* INPUT DATA:
· · · · ·

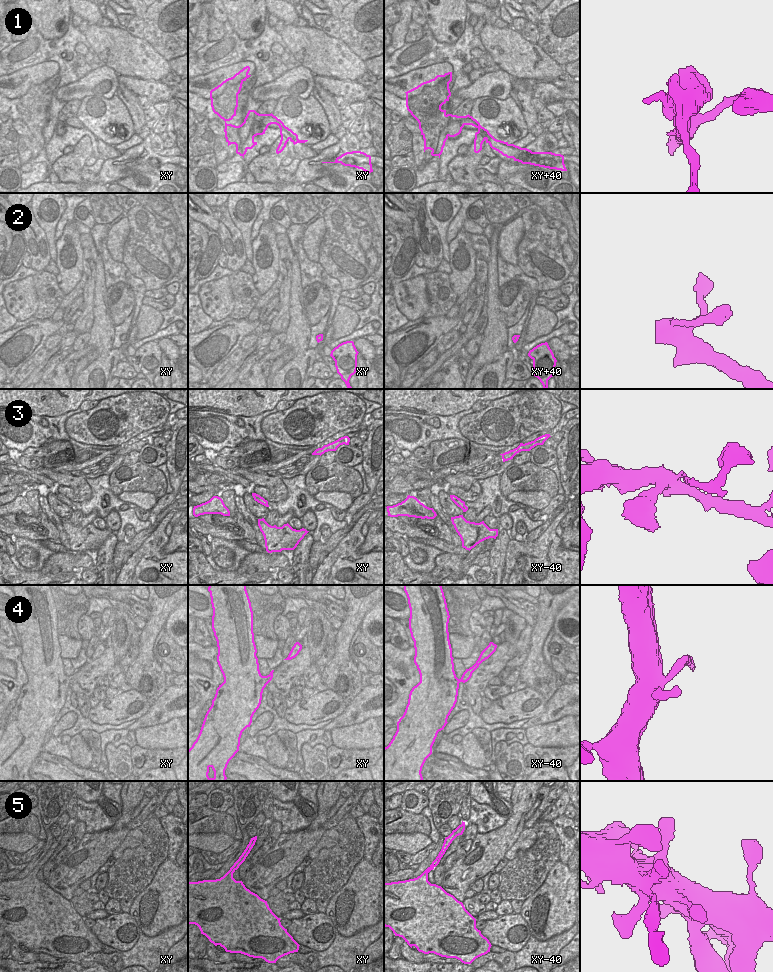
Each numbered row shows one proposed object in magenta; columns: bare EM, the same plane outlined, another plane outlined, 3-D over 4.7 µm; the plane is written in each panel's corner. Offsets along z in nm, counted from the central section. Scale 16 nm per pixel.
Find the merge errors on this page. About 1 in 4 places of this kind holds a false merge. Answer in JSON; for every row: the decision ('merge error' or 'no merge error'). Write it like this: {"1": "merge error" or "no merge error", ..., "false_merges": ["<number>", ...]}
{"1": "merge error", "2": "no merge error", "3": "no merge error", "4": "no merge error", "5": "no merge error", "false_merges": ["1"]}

· · · · ·

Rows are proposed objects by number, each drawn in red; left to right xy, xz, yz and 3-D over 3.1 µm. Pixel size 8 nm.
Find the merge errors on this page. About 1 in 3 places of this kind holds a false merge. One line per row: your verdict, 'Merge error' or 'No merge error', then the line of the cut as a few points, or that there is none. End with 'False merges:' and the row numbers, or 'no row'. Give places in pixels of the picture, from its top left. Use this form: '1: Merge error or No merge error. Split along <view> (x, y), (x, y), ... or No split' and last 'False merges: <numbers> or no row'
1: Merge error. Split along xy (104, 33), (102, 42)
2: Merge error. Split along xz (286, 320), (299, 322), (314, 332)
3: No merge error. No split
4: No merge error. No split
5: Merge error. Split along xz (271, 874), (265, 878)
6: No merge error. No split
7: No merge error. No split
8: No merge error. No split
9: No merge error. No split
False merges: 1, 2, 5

· · · · ·

* EXERCISE DIRECTIONS: Across all of the records above, how many lines include the string "each"? Answer with one number only.

* COMPLETED EXERCISE: 2